Emanuel Nobel, however, as head of the younger branch of the family, played a fundamental role in supporting the execution of his uncle's wishes, pleading even before King Oscar II, and an agreement with Robert Nobel's heirs was reached in 1898, thus allowing the creation of the Nobel Prizes.

==Art collector==
Like his father Ludvig, Emanuel Nobel was an enthusiastic art collector. The rooms of the Nobel family's residence in St. Petersburg and of its Summer residence, Kirjola, on the Karelian Isthmus, displayed one of the most important collections, after the Romanov Imperial Collection, of Fabergé's masterworks and of Russian painting.

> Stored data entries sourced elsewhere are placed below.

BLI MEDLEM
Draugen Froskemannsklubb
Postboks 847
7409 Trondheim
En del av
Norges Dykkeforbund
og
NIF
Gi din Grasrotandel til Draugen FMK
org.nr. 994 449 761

A considerable part of the collection kept in St. Petersburg was saved from the hands of the Bolsheviks as well as most of the art objects that furnished Kirjola, which was destroyed during the Winter War in 1940.

==Final years==
The outcome of the Russian Revolution forced Emanuel to flee Russia in the Summer of 1918. After the seizure of the Nobel family's properties by the Bolsheviks, Emanuel gradually retreated from the direction of the family's businesses. He never married and died in 1932 in Sweden.